Many children have a keen sense of danger from an unstable power larger than themselves. But children were drawn to Jesus; this was a being who, like Lewis’ Aslan, was powerful but good. The fullness of God dwelled in Jesus Christ, but children wanted to play, tease, sit on his lap. To enter the Kingdom of God, Jesus said, adults must become childlike in our trust.
And one way we can build trust with others in a bitterly cynical age taut with suspicion, anger, and self-preservation, is to practice the rhythms of gentleness. There is no substitute for the clear, calm witness of Christ followers like the Moravians. No one wants to empty the buckets of the sea-sick. No one wants to let the opportunity pass by, to one-up a caustic bully. No one wants to hold their loved ones on a wooden ship without GPS in the middle of a hurricane wondering if they’ll die.

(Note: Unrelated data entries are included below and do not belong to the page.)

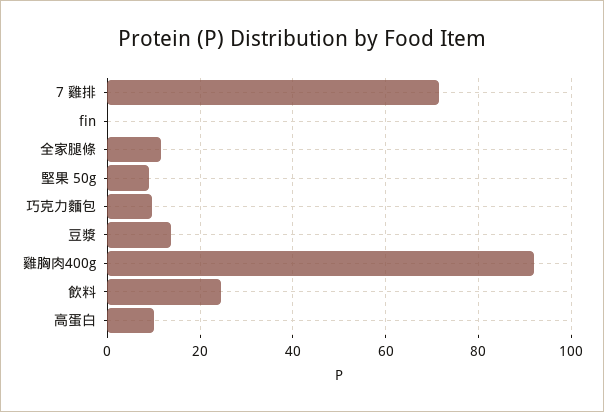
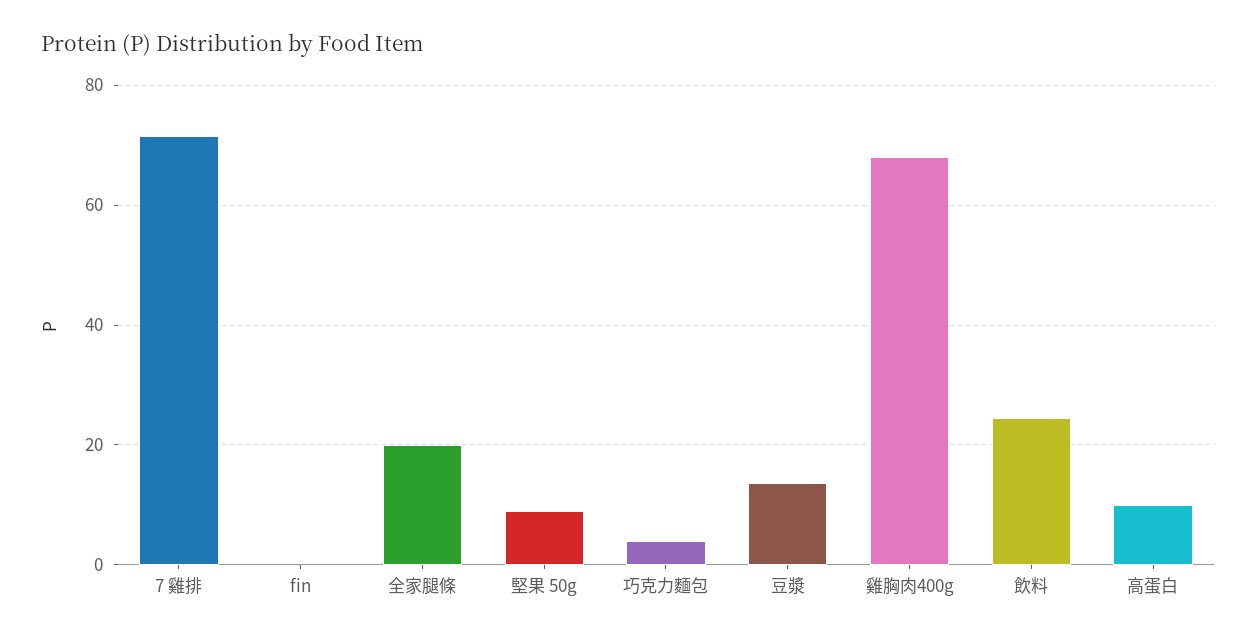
  {
    "7 雞排": 72,
    "fin": 0,
-   "全家腿條": 12,
+   "全家腿條": 20,
    "堅果 50g": 8,
-   "巧克力麵包": 10,
+   "巧克力麵包": 4,
    "豆漿": 14,
-   "雞胸肉400g": 92,
+   "雞胸肉400g": 68,
    "飲料": 24,
    "高蛋白": 10
  }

But by the power of the Holy Spirit, God cups our jagged, slicing slivers and, ever so gently, softens our razor-edges into serving trays. There is simplicity in following Jesus, but sometimes, like Simon Peter, we try to bring our weapons with us. As the Spirit of God gradually pries our fingers from our sword hilts, we are set free to live cheerfully, to serve cheerfully, to ignore cheerfully. The only weapon in the classic “armor of God” set is – the sword of the Spirit. The Word of God will shape us and arm us to love well; to love powerfully; to love gently.
It is not only in our current time or place that gentleness is surprisingly counter-cultural; plenty of civilizations have not valued gentleness. But our world starves for it now, too. Consider the impact of Mother Teresa, or Dr. Martin Luther King, Jr., or Mr. Fred Rogers. Notice the resurgence in popularity of quiet-toned public television artist Bob Ross or the popular craving for mindfulness techniques, meditation, or hygge. When people decry polarization, part of the unspoken weariness is weariness of roughness, meanness, meltdowns, altercations, and rejection.

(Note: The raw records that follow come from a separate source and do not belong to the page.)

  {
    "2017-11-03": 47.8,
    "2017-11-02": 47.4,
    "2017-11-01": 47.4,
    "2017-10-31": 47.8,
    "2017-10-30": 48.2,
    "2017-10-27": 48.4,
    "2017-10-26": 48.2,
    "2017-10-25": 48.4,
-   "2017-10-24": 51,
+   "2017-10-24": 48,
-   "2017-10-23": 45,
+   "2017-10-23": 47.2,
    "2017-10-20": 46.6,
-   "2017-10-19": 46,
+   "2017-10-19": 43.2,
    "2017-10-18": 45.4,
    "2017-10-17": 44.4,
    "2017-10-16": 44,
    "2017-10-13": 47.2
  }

We can’t be like Jesus if we ignore gentleness. To become like Christ is to soften – not into non-entity or non-being; but into a strong, Spirit-empowered, gentle version of ourselves. We hand over our weapons and let Christ fashion them into serving tools. Gentleness isn’t weakness; it’s strength with a sense of humor.
Are you bruised right now? Could you use some gentleness? The Holy Spirit is waving you over to the side of the race track to mend your injuries.
Have you lost some of your gentleness? Are you noticing brittle places emerging in your spirit? The Holy Spirit is waving you over to the sidelines, to take your hardened blades and refashion them into farming equipment.
This is the way of Jesus; there is no shortcut.